ASSIGNED TASK — Because the pictures are not wanted, reproduce the rest of the records below exactly as they stand.

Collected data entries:
········

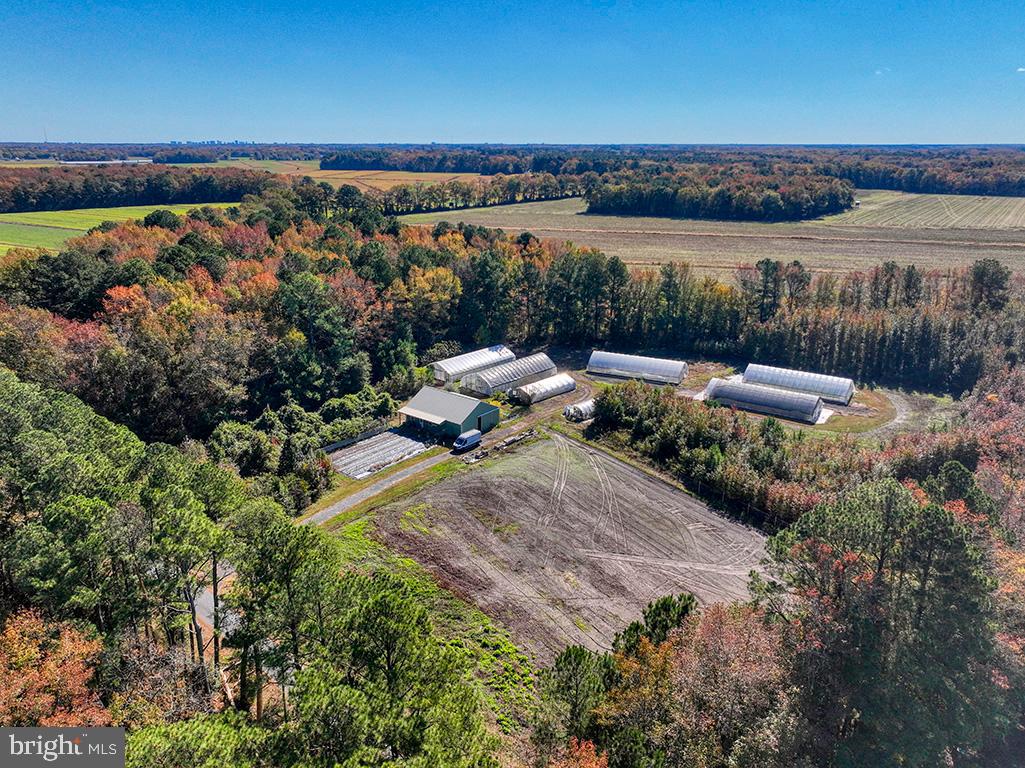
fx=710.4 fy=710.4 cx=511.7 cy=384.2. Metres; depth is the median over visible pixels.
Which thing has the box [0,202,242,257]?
green field
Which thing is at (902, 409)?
dirt track
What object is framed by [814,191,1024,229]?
field
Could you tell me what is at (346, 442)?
fence
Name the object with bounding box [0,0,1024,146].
sky
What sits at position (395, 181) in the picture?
field
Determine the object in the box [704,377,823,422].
greenhouse
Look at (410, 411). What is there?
green shed
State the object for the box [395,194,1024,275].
field
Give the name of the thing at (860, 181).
forest
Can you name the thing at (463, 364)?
greenhouse
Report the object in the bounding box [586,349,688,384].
greenhouse
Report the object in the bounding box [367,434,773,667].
plowed field
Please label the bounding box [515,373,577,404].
greenhouse
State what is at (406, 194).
tree row
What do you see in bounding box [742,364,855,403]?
greenhouse
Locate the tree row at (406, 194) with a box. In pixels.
[377,174,577,212]
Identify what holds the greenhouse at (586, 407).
on the ground
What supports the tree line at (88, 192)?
on the ground
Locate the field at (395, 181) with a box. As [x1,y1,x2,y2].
[214,160,492,190]
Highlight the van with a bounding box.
[453,429,482,451]
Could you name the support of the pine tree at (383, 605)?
on the ground
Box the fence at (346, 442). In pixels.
[322,423,393,452]
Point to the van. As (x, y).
(472, 437)
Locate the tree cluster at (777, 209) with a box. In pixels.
[588,163,854,220]
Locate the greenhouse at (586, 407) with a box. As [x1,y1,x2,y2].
[563,398,596,421]
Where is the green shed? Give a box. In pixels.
[398,386,500,439]
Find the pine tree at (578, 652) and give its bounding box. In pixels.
[538,643,615,745]
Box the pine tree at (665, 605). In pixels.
[613,592,697,659]
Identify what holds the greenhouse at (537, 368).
on the ground
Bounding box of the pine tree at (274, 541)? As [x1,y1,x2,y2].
[228,504,335,720]
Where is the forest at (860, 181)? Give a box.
[320,145,1024,198]
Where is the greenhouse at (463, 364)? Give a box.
[431,344,514,384]
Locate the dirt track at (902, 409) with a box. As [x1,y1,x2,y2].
[864,390,912,436]
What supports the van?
on the gravel road
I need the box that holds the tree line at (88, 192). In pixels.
[0,165,275,213]
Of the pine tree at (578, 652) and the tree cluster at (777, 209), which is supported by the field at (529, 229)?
the tree cluster at (777, 209)
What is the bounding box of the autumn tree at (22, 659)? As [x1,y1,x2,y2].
[0,609,108,726]
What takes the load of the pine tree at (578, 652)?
on the ground
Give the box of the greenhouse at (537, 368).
[463,352,556,395]
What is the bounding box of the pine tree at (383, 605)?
[290,573,499,767]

········

OUTPUT OF THE EXERCISE —
fx=710.4 fy=710.4 cx=511.7 cy=384.2. Metres; depth is the median over visible pixels.
Which thing has the box [0,202,242,257]?
green field
Which thing is at (902, 409)?
dirt track
What object is framed by [814,191,1024,229]?
field
Could you tell me what is at (346, 442)?
fence
Name the object with bounding box [0,0,1024,146].
sky
What sits at position (395, 181) in the picture?
field
Determine the object in the box [704,377,823,422].
greenhouse
Look at (410, 411). What is there?
green shed
State the object for the box [395,194,1024,275].
field
Give the name of the thing at (860, 181).
forest
Can you name the thing at (463, 364)?
greenhouse
Report the object in the bounding box [586,349,688,384].
greenhouse
Report the object in the bounding box [367,434,773,667].
plowed field
Please label the bounding box [515,373,577,404].
greenhouse
State what is at (406, 194).
tree row
What do you see in bounding box [742,364,855,403]?
greenhouse
Locate the tree row at (406, 194) with a box. In pixels.
[377,174,577,212]
Identify what holds the greenhouse at (586, 407).
on the ground
What supports the tree line at (88, 192)?
on the ground
Locate the field at (395, 181) with a box. As [x1,y1,x2,y2].
[214,160,492,190]
Highlight the van with a bounding box.
[453,429,482,451]
Could you name the support of the pine tree at (383, 605)?
on the ground
Box the fence at (346, 442). In pixels.
[322,423,393,452]
Point to the van. As (x, y).
(472, 437)
Locate the tree cluster at (777, 209) with a box. In pixels.
[588,163,854,220]
Locate the greenhouse at (586, 407) with a box. As [x1,y1,x2,y2].
[563,398,596,421]
Where is the green shed? Give a box. In pixels.
[398,386,500,439]
Find the pine tree at (578, 652) and give its bounding box. In pixels.
[538,643,615,745]
Box the pine tree at (665, 605). In pixels.
[613,592,697,659]
Identify what holds the greenhouse at (537, 368).
on the ground
Bounding box of the pine tree at (274, 541)? As [x1,y1,x2,y2].
[228,504,335,720]
Where is the forest at (860, 181)? Give a box.
[320,145,1024,198]
Where is the greenhouse at (463, 364)? Give a box.
[431,344,514,384]
Locate the dirt track at (902, 409) with a box. As [x1,y1,x2,y2].
[864,390,912,436]
What supports the van?
on the gravel road
I need the box that holds the tree line at (88, 192). In pixels.
[0,165,275,213]
Of the pine tree at (578, 652) and the tree cluster at (777, 209), which is supported by the field at (529, 229)?
the tree cluster at (777, 209)
What is the bounding box of the autumn tree at (22, 659)? As [x1,y1,x2,y2].
[0,609,108,726]
What takes the load of the pine tree at (578, 652)?
on the ground
Give the box of the greenhouse at (537, 368).
[463,352,556,395]
What is the bounding box of the pine tree at (383, 605)?
[290,573,499,767]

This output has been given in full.